Más generosos, o más sensatos, los escritores que se llaman ahora, históricamente, el Nouveau Roman, nunca pretendieron que Cervantes, o Sterne, o Dostoievski, o Flaubert, o Joyce, o cualquier otro narrador, estaban superados. Muy por el contrario trataron, varias veces, de fundar su propio trabajo descubriendo los rastros en el pasado a través de esas obras mayores. La novelística moderna, a partir de Flaubert sobre todo, y el gran despliegue formal del género a lo largo del siglo XX, ha sido observada con atención por el Nouveau Roman, que supo extraer de ese estudio las consecuencias prácticas que se imponían.

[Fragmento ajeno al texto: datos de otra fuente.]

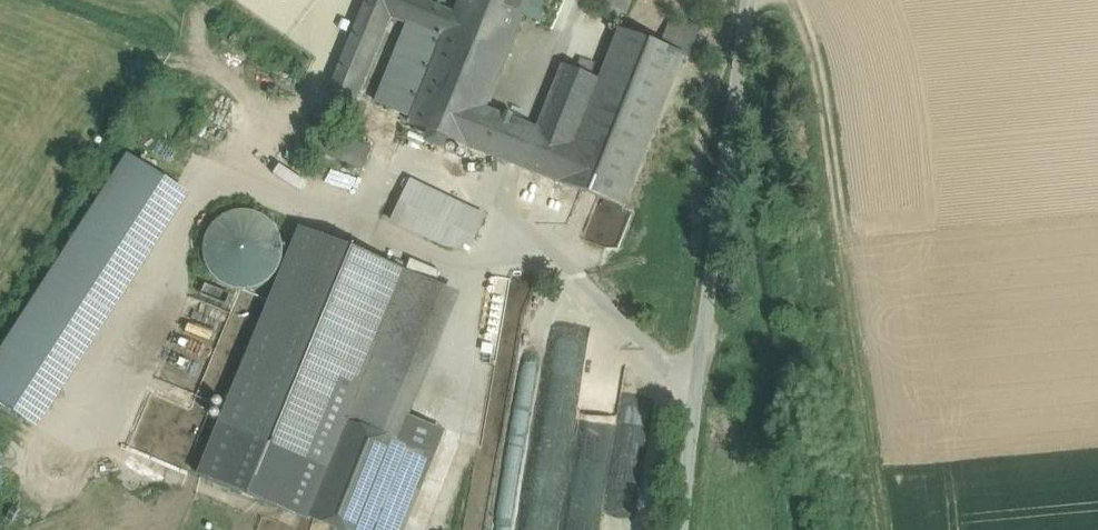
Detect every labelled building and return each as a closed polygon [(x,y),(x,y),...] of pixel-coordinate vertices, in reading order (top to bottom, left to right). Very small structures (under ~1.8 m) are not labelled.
[(422,0),(367,0),(330,94),(353,103),(389,14),(409,22),(445,37),(454,13),(422,0)] [(454,13),(494,29),(491,39),(510,47),(528,0),(459,0),(454,13)] [(599,4),(624,14),(630,0),(601,0),(599,4)] [(494,29),(454,13),(445,37),(413,118),(410,125),(454,142),(469,104),(486,110),(510,47),(491,39),(494,29)] [(445,37),(409,22),(376,103),(413,118),(445,37)] [(684,56),(618,30),(599,81),(590,102),(568,155),(559,183),(624,209),(684,56)] [(599,81),(563,67),(554,88),(590,102),(599,81)] [(590,102),(554,88),(538,130),(533,142),(568,155),(590,102)] [(486,110),(469,104),(454,142),(523,169),(533,142),(538,130),(486,110)] [(369,149),(321,130),(312,151),(361,170),(369,149)] [(568,155),(533,142),(523,169),(559,183),(568,155)] [(0,357),(0,403),(39,428),(191,194),(131,156),(0,357)] [(483,218),(407,182),(397,203),(473,240),(483,218)] [(465,256),(473,240),(397,203),(389,219),(465,256)] [(281,266),(284,251),(281,236),(272,223),(259,215),(243,212),(228,215),(216,224),(207,237),(204,252),(207,267),(216,280),(229,288),(244,291),(260,288),(272,279),(281,266)] [(310,522),(311,518),(350,422),(344,420),(405,271),(303,229),(201,477),(310,522)] [(344,420),(350,422),(399,442),(460,294),(405,271),(344,420)] [(161,324),(171,328),(180,307),(170,303),(161,324)] [(551,349),(531,508),(565,512),(571,469),(593,472),(594,464),(610,465),(613,441),(606,440),(608,424),(612,425),(620,362),(589,358),(589,354),(551,349)] [(340,529),(372,529),(402,444),(399,442),(350,422),(311,518),(340,529)] [(402,444),(372,529),(406,529),(435,457),(402,444)]
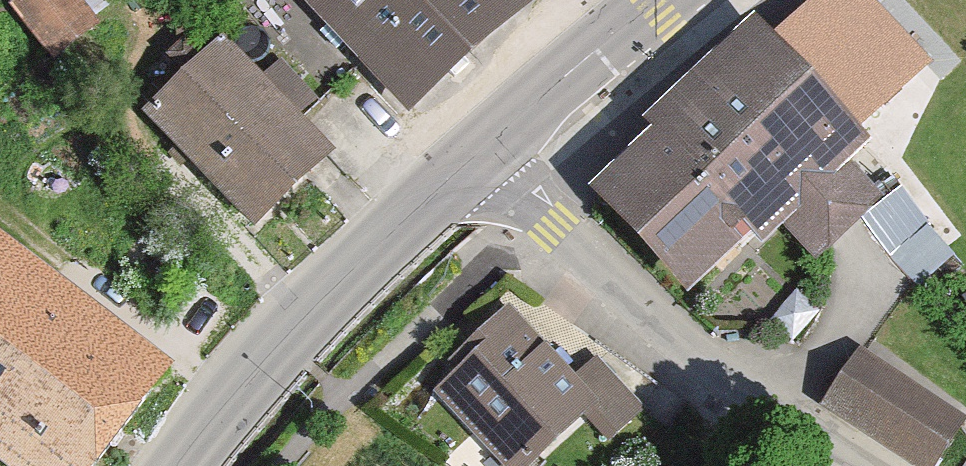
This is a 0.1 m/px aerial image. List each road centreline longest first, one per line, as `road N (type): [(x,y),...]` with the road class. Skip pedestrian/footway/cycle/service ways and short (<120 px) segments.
road 1 (residential): [(514,192),(657,350),(849,465)]
road 2 (secondary): [(187,465),(285,347),(480,155)]
road 3 (secondary): [(480,155),(659,0)]

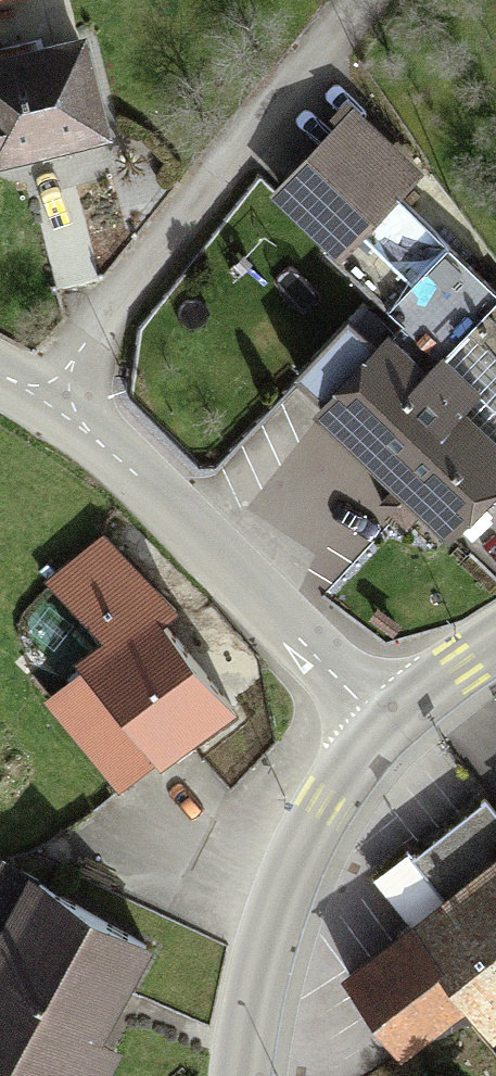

Si observamos lo que podríamos llamar la reacción narrativa a lo largo del siglo, encontramos infaliblemente un rasgo común en todos sus representantes: sus trabajos, que son siempre la versión deslavada y simplificada de búsquedas serias, alcanzan, en razón misma de su facilidad, un éxito popular que permite a sus autores, por razones de mala conciencia, denostar la fuente misma que les dio origen. De este modo, la afirmación gratuita de que el Nouveau Roman ha sido superado aparece en un mercado literario invadido por sus meros subproductos.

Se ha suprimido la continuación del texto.